Before the recession, interest-free balance transfer offers were so common that customers took for granted that there would always be one in the mailbox. If a person had decent credit and wanted to pay off a balance fast, opening up a new line of credit with a 0% interest introductory period was the easy answer.
After the financial crisis, these offers were harder to come by. Banks began getting pickier about whom they extended credit to at all, never mind 0% APR offers. Many consumers buckled down and tried to pay off their credit cards at the existing rates, while others gave up and declared bankruptcy.
But those 0% APR offers are once again becoming common, and for longer and longer periods of time—up to 24 months interest free. This is good news for many, especially people struggling to pay off large debts. However, experts warn that customers should be careful about accepting such offers. They advise people to do the math first and make sure the offer will really save them money in the long run.

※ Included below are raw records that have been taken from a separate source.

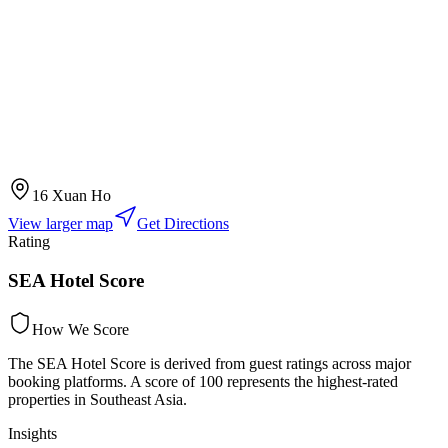
16 Xuan Ho
View larger map
Get Directions
Rating
SEA Hotel Score
How We Score
The SEA Hotel Score is derived from guest ratings across major
booking platforms. A score of 100 represents the highest-rated
properties in Southeast Asia.
Insights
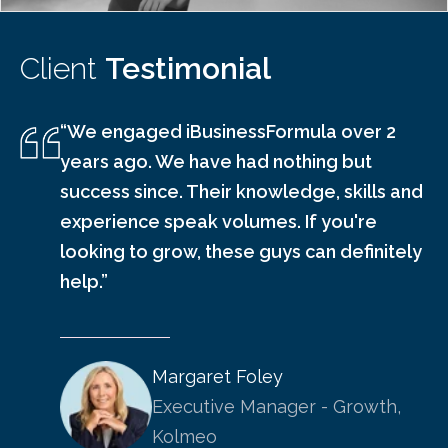
Client
Testimonial
“We engaged iBusinessFormula over 2
years ago. We have had nothing but
success since. Their knowledge, skills and
experience speak volumes. If you're
looking to grow, these guys can definitely
help.”
Margaret Foley
Executive Manager - Growth,
Kolmeo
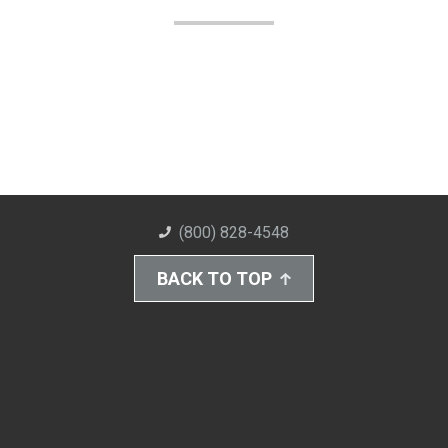
(800) 828-4548
BACK TO TOP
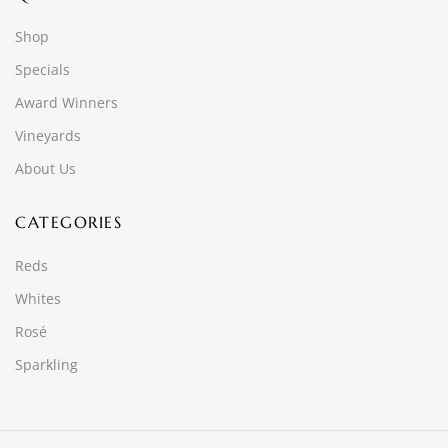
Shop
Specials
Award Winners
Vineyards
About Us
CATEGORIES
Reds
Whites
Rosé
Sparkling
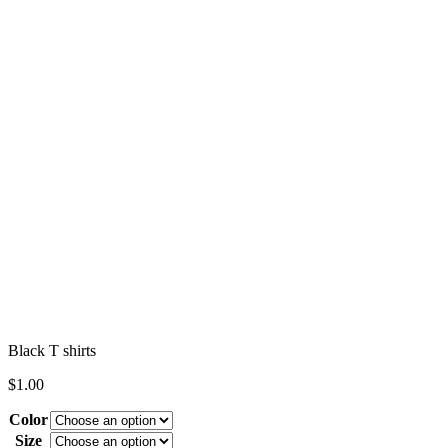
Black T shirts
$
1.00
Color
Size
Clear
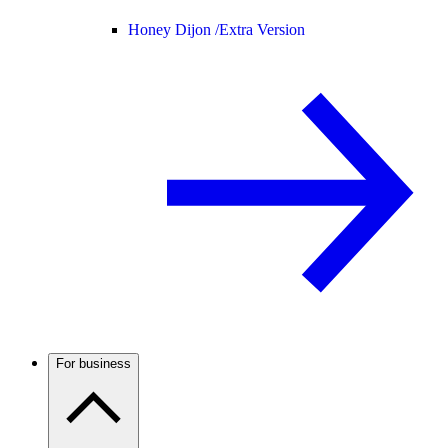
Honey Dijon /
Extra Version
For business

The problem is two-fold, say finance experts. First, these offers usually come with fees—typically 3% of the total balance transferred. For someone transferring a hefty $10,000 balance, that comes to $300 in fees. Second, the interest rates can be higher than the original card’s rate, once the promotional period ends. If customers don’t realize those things, they may not be getting the deal they think they are.
The key is to know how much interest one is currently paying and figure out whether doing the balance transfer will pay off in the long run. If people can pay off the entire balance before the promotional period ends, the transfer is often worthwhile. They must also factor in the balance transfer fee—unless they can find an offer with no fee.
Those, too, may be coming back. There are currently a few offers out there for no-fee 0% APR balance transfers, which had virtually disappeared during the recession. Another option is low-APR balance transfers, which are more likely to have a no-fee offer.
Either way, it’s clear that things are looking up for people wanting to transfer high-interest credit card debt.